The Independent Mind by Unknown

The Independent Mind by Unknown

Author:Unknown
Language: eng
Format: epub
Publisher: OSHO Media International


In a village there were two rival temples. All temples are against each other. If there are different gambling places and pubs in the village there may be no rivalry between them, but if there are temples there is rivalry. It should not be so, but temples have always been against each other. The day there is no rivalry between temples it will be possible to build a temple of God. But as long as there is a rivalry it will not be possible. Until that day it will be called God’s temple, inside the statues will be of God, but the Devil will be hidden inside it. Rivalry is a weapon of the Devil.

So in that village there was rivalry between the two temples. Their rivalry was so strong that the priests would not even look each other in the eye. They were so much against each other that the devotees of one temple would not even go to the other temple. In their scriptures it was written that it is better to die getting crushed under a mad elephant’s feet than to take shelter in the rival’s temple. Visiting the rival’s temple was considered to be worse than dying under a mad elephant’s feet!

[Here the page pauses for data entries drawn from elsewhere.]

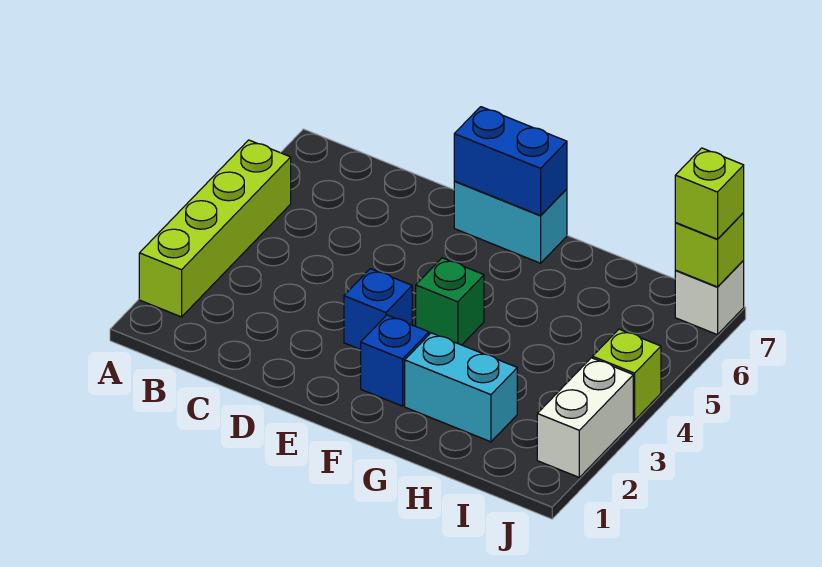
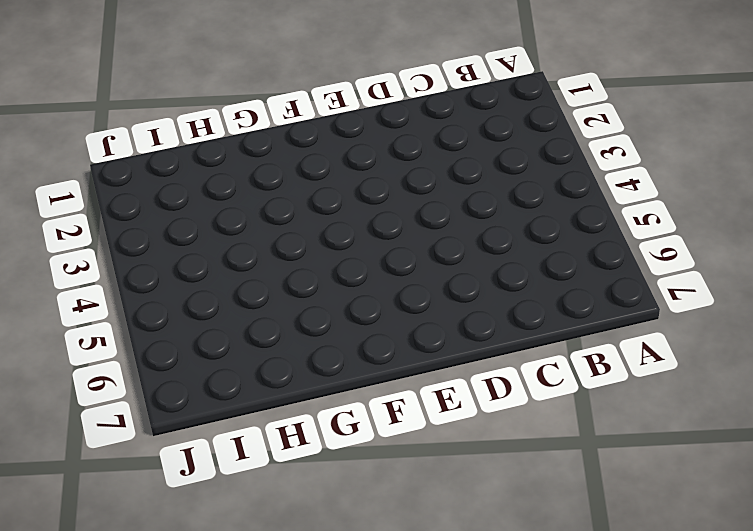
none -> lime 1x4 brick [139,140,291,317]
none -> blue 1x1 brick [344,269,412,350]
none -> cyan 1x2 brick [454,181,567,263]

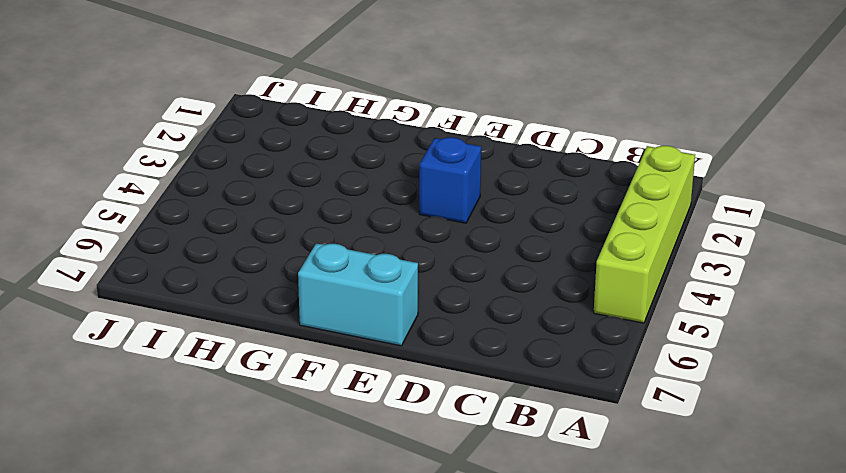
none -> blue 1x1 brick [361,315,429,406]
none -> green 1x1 brick [416,258,484,345]
none -> cyan 1x2 brick [405,333,517,442]

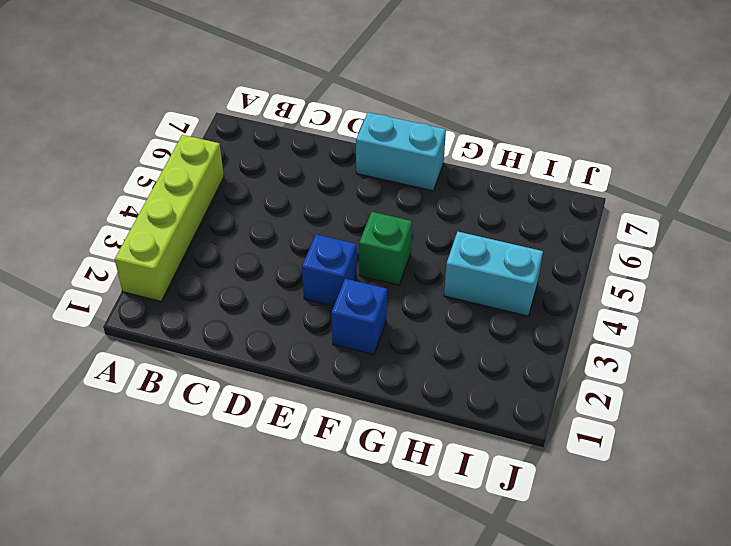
cyan 1x2 brick [444,232,543,316] -> cyan 1x2 brick moved to [405,333,517,442]
none -> white 1x2 brick [537,358,633,477]
none -> lime 1x1 brick [593,329,661,420]
none -> white 1x1 brick [675,261,744,335]

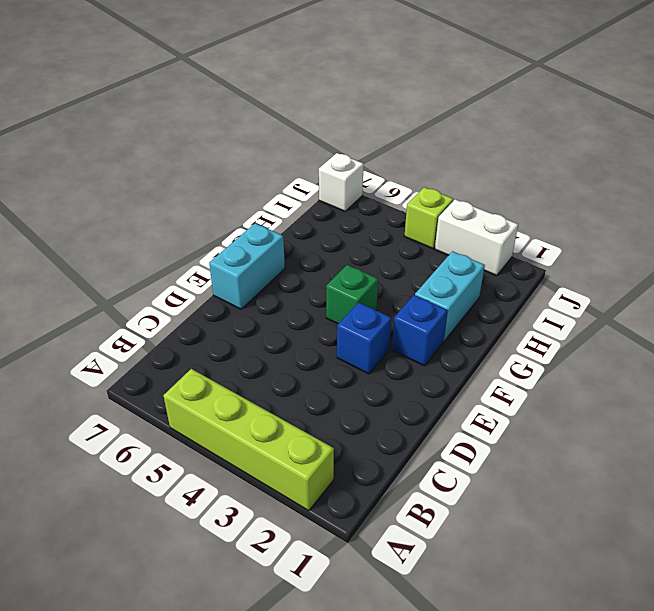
none -> blue 1x2 brick [454,107,567,216]
none -> lime 1x1 brick [675,213,744,287]
none -> lime 1x1 brick [675,148,744,239]

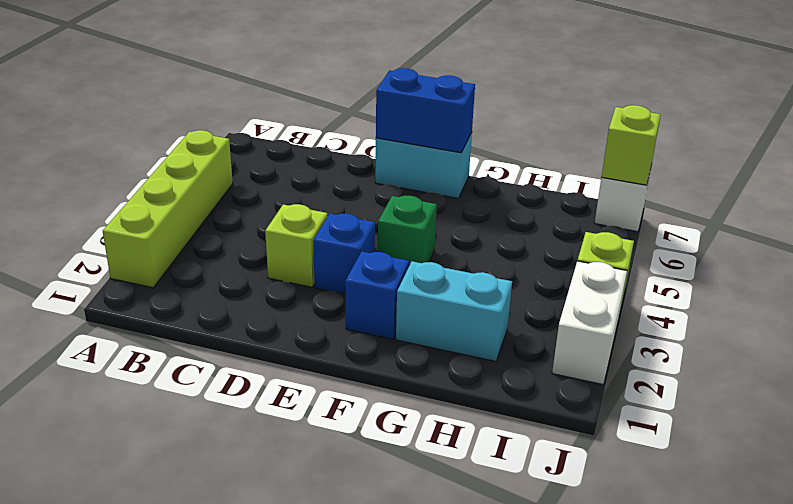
lime 1x1 brick [265,204,328,287] -> lime 1x1 brick moved to [675,148,744,239]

The priests of the temples each had a small boy who used to take care of them and do work like bringing vegetables from the market. Since they were small boys, they were not yet in the grip of the disease the old people were suffering from. So sometimes when they met in the street, they would talk to each other.

Older people want to infect small children with their diseases as early as possible. If they don’t, they feel afraid that the children will go astray.

Hence the priests of both temples used to constantly warn their boys: “Beware, never go near the other temple. Never talk to anyone from the other temple.” But children are after all children; they had not yet grown up and were still innocent. So occasionally they used to meet each other.

One day both boys were going to the market when they met on the way. The temples had names: one was called the Temple of the South and the other was the Temple of the North. The boy from the Temple of the North asked the other boy, “Where are you going?”

The boy from the Temple of the South answered, “Wherever my feet take me.”

The boy from the northern temple was quite confused. Now how can the conversation go any further? When the other boy said that he was going wherever his feet were taking him, the conversation got stuck.

He came back and told the priest of his temple, “Today I was defeated by the boy from the other temple. I asked him where he was going and he said wherever his feet were taking him. Then I just couldn’t think of anything else to say.”

The priest said, “This is really bad. To be defeated by the servant of that temple is humiliating.